Hello, A lot of us (me included). take to our bed for days on end when we are depressed. This is unhealthy for us...We need to look after us as best we can, I feel we should try as hard as we possibly can to make up a routine to keep us healthy and get us out of bed. I believe we need structure in our lives more so when we are depressed, A sense of structure is important to provide goal to your day, it gives a pattern to your day which supports your body's natural health structure. I think it's important to try to go to bed each night around the same time. Put away your phones,I pads etc, put on some soft music and drift away to sleep. Set the alarm to get up the same time each day, but don't just wake up, get up out of bed, open blinds, curtains the doors, let some sunlight into your home.

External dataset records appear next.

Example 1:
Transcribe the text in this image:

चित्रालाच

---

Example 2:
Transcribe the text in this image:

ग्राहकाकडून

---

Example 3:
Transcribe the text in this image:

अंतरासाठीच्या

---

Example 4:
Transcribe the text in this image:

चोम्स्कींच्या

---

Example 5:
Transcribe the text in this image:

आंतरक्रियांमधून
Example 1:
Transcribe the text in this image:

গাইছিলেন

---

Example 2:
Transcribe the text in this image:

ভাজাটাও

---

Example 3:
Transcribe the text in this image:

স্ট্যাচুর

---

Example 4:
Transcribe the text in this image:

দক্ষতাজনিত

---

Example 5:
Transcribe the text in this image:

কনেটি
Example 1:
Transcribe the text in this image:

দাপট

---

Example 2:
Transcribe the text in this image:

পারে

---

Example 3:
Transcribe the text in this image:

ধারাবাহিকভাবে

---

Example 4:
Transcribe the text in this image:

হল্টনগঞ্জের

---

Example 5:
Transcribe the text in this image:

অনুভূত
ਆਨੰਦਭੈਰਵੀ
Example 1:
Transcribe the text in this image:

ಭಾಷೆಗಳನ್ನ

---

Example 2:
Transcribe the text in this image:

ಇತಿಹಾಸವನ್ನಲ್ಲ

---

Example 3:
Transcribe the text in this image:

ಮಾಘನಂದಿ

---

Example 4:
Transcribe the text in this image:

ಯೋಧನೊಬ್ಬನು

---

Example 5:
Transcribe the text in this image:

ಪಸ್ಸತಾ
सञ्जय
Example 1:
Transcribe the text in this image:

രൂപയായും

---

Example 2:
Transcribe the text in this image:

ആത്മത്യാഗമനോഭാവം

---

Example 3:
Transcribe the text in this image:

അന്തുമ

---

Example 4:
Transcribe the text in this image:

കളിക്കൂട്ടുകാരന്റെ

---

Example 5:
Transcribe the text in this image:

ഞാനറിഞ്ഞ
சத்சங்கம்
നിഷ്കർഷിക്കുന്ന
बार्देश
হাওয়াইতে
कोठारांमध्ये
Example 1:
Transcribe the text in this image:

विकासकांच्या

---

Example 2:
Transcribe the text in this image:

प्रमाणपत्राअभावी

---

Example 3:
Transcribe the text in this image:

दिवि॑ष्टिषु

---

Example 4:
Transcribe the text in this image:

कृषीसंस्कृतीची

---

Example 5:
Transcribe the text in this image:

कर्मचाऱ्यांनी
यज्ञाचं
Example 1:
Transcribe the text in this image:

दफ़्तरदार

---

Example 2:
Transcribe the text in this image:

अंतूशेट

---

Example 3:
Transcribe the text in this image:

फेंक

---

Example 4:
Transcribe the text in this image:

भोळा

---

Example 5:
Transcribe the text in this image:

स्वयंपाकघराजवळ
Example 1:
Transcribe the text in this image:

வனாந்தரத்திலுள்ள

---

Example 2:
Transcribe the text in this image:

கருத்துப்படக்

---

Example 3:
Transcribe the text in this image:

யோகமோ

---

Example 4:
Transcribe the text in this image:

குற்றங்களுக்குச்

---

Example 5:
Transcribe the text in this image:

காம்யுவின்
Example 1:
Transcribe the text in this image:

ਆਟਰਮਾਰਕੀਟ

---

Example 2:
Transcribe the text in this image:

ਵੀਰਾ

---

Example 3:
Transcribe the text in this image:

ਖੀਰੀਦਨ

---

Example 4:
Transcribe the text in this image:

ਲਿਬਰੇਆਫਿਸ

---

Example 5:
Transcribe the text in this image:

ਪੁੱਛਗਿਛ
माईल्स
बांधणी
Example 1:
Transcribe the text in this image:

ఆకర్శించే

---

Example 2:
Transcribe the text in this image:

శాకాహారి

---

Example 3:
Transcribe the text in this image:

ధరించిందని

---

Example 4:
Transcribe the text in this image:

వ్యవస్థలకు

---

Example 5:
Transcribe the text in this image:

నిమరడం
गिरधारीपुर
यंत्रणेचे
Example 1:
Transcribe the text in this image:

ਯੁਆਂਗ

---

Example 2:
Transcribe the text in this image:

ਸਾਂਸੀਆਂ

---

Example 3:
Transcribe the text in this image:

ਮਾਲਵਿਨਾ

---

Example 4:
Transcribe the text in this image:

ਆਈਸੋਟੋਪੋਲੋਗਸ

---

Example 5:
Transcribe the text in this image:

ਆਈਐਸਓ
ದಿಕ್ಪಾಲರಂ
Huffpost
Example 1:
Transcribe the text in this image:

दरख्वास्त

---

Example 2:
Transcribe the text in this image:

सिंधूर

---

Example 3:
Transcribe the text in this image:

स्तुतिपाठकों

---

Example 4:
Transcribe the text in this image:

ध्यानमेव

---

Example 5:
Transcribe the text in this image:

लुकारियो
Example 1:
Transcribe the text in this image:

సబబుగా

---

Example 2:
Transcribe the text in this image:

Try having a healthy breakfast, lunch and dinner, keeping roughly the same times to eat and enjoy the meals, we need to eat healthy meals daily to fuel our bodies for healing. Try having a morning and afternoon cup of tea or coffee, maybe a couple of bickies as well, or my favourite cake. Try some light excersises throughout the day, or go for a short walk daily. even walking around your yard, just doing something will give our mind a rest. A daily bath or shower either morning, night or both, a bath or shower late at night might releases some stress and many relaxe us a little for sleeping. House work, not fun but necessary to keep our environment clean and healthy, set a day for washing, another day for ironing, try washing the dishes daily. Even if we just set a few of these goals to start with, it will still give us a purpose for the day, a purpose to get out of bed. Once we get into a routine we can then slowly add to our days activities to maybe add some social events, hobbies, things we like to do, things we enjoy doing. Recovery has to come from us, we can't give up on us. We have to try to help ourselves to mend our broken minds. All these activities will be doing mindfulness, getting our mind away from our dark thoughts while we are carrying out these simple but necessary tasks. All thoughts are welcome. Kindness only , Karen..(GG).